In einer gemeinsamen Erklärung von Betriebsrat und IG BCE betonen Rolf Benz und Wilfried Penshorn, dass die Arbeitnehmer-Vertreter einen Börsengang von Nycomed dem Verkauf vorgezogen hätten. „Denn in der Verkaufslösung stecken für die Arbeitnehmer größere Risiken“. Beide betonen, dass sie als Arbeitnehmer-Vertreter weder in die Verkaufsgespräche einbezogen wurden noch derzeit genaue Kenntnis über das zukünftige Geschäftsmodell haben. Allerdings sagen sie auch: „Sollten von den neuen Eigentümern Arbeitsplätze oder Standorte infrage gestellt werden, bedeutet dies eine Kampfansage, die wir mit den Belegschaften auch annehmen werden“. Was durchaus als Drohung zu verstehen ist.

Hilflose Kommunalpolitiker

Dennoch: Die Unsicherheit ist mächtig unter den Noch-Nycomed-Beschäftigten.
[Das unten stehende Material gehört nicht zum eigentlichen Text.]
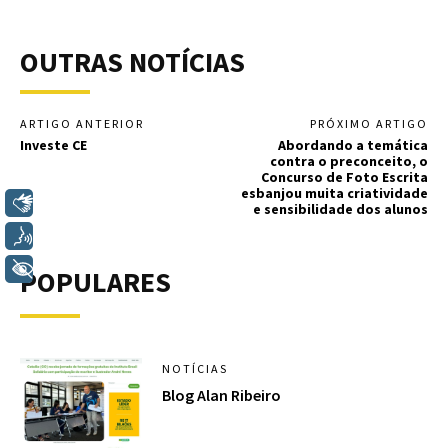
OUTRAS NOTÍCIAS
ARTIGO ANTERIOR
PRÓXIMO ARTIGO
Investe CE
Abordando a temática
contra o preconceito, o
Concurso de Foto Escrita
esbanjou muita criatividade
Libras
e sensibilidade dos alunos
Voz
+ Acessibilidade
POPULARES
NOTÍCIAS
Blog Alan Ribeiro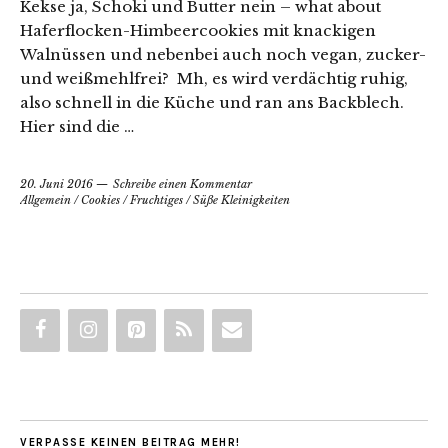
Kekse ja, Schoki und Butter nein – what about
Haferflocken-Himbeercookies mit knackigen
Walnüssen und nebenbei auch noch vegan, zucker-
und weißmehlfrei? Mh, es wird verdächtig ruhig,
also schnell in die Küche und ran ans Backblech.
Hier sind die …
20. Juni 2016
Schreibe einen Kommentar
Allgemein
/
Cookies
/
Fruchtiges
/
Süße Kleinigkeiten
VERPASSE KEINEN BEITRAG MEHR!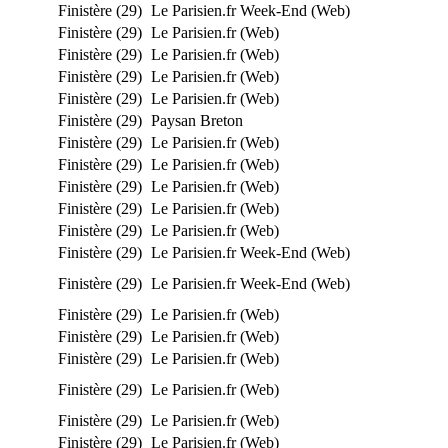
Finistère (29)
Le Parisien.fr Week-End (Web)
Finistère (29)
Le Parisien.fr (Web)
Finistère (29)
Le Parisien.fr (Web)
Finistère (29)
Le Parisien.fr (Web)
Finistère (29)
Le Parisien.fr (Web)
Finistère (29)
Paysan Breton
Finistère (29)
Le Parisien.fr (Web)
Finistère (29)
Le Parisien.fr (Web)
Finistère (29)
Le Parisien.fr (Web)
Finistère (29)
Le Parisien.fr (Web)
Finistère (29)
Le Parisien.fr (Web)
Finistère (29)
Le Parisien.fr Week-End (Web)
Finistère (29)
Le Parisien.fr Week-End (Web)
Finistère (29)
Le Parisien.fr (Web)
Finistère (29)
Le Parisien.fr (Web)
Finistère (29)
Le Parisien.fr (Web)
Finistère (29)
Le Parisien.fr (Web)
Finistère (29)
Le Parisien.fr (Web)
Finistère (29)
Le Parisien.fr (Web)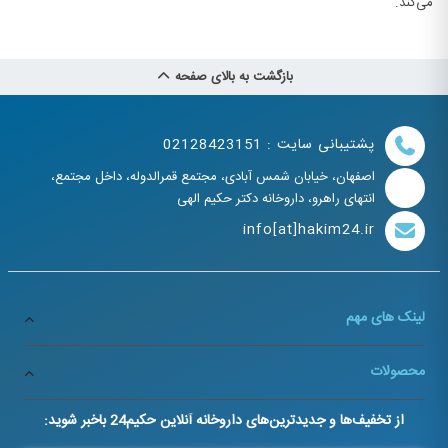
می‌کند.
بازگشت به بالای صفحه
پشتیبانی سایت : 02128423151
اصفهان، خیابان شمس آبادی، مجتمع قمرالدوله، داخل مجتمع،
انتهای راهرو، داروخانه دکتر حکیم الهی
info[at]hakim24.ir
لینک های مهم
محصولات
از تخفیف‌ها و جدیدترین‌های داروخانه آنلاین حکیم24 باخبر شوید: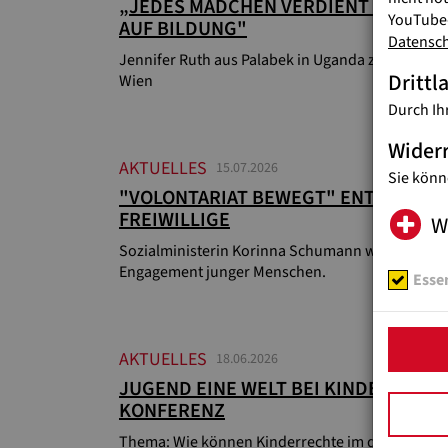
„JEDES MÄDCHEN VERDIENT CHANCE
YouTube-
AUF BILDUNG"
Datensc
Jennifer Ruth aus Palabek in Uganda zu Besuch i
Drittl
Wien
Durch Ih
Wider
AKTUELLES
15.07.2026
Sie könn
"VOLONTARIAT BEWEGT" ENTSENDET 
FREIWILLIGE
W
Sozialministerin Korinna Schumann würdigt
Engagement junger Menschen.
Essen
AKTUELLES
18.06.2026
JUGEND EINE WELT BEI KINDERRECHT
KONFERENZ
Thema: Wie können Kinderrechte im digitalen R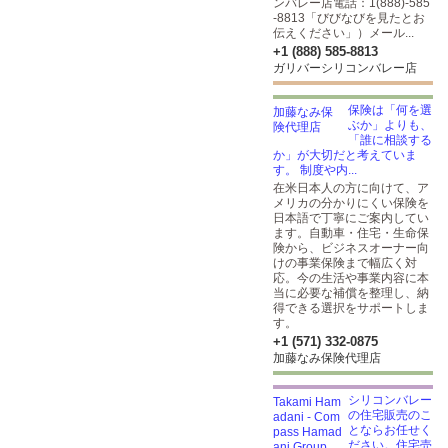
ンバレー店電話：1(888)-585
-8813「びびなびを見たとお
伝えください」）メール...
+1 (888) 585-8813
ガリバーシリコンバレー店
保険は「何を選
ぶか」よりも、
「誰に相談する
か」が大切だと考えていま
す。 制度や内...
在米日本人の方に向けて、ア
メリカの分かりにくい保険を
日本語で丁寧にご案内してい
ます。自動車・住宅・生命保
険から、ビジネスオーナー向
けの事業保険まで幅広く対
応。今の生活や事業内容に本
当に必要な補償を整理し、納
得できる選択をサポートしま
す。
+1 (571) 332-0875
加藤なみ保険代理店
シリコンバレー
の住宅販売のこ
とならお任せく
ださい。住宅売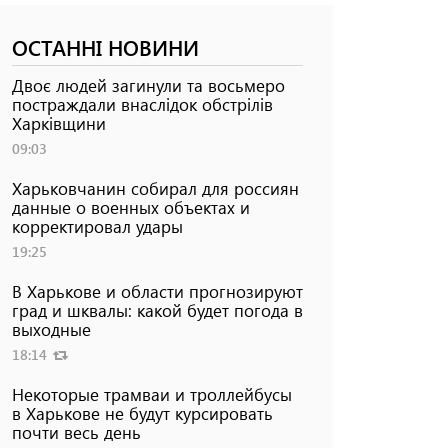
ОСТАННІ НОВИНИ
Двоє людей загинули та восьмеро
постраждали внаслідок обстрілів
Харківщини
09:03
Харьковчанин собирал для россиян
данные о военных объектах и ​​
корректировал удары
19:25
В Харькове и области прогнозируют
град и шквалы: какой будет погода в
выходные
18:14
Некоторые трамваи и троллейбусы
в Харькове не будут курсировать
почти весь день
Bis spätestens September wird sie die Arbeitsplatz-Angst begleiten. Und unter den Stadtpolitikern ist die Sorge nicht minder groß. Denn was das für die Steuereinnahmen des ohnehin gebeutelten Konstanzer Stadtsäckels bedeutet, ist noch gar nicht abzusehen. OB Frank hofft zwar vom neuen Eigentümer auf „ein Bekenntnis zum Forschungsstandort Konstanz“, wie er per Pressemitteilung mitteilen ließ, doch das ist nicht mehr als ein frommer Wunsch der ansonsten hilflosen Kommunalpolitiker.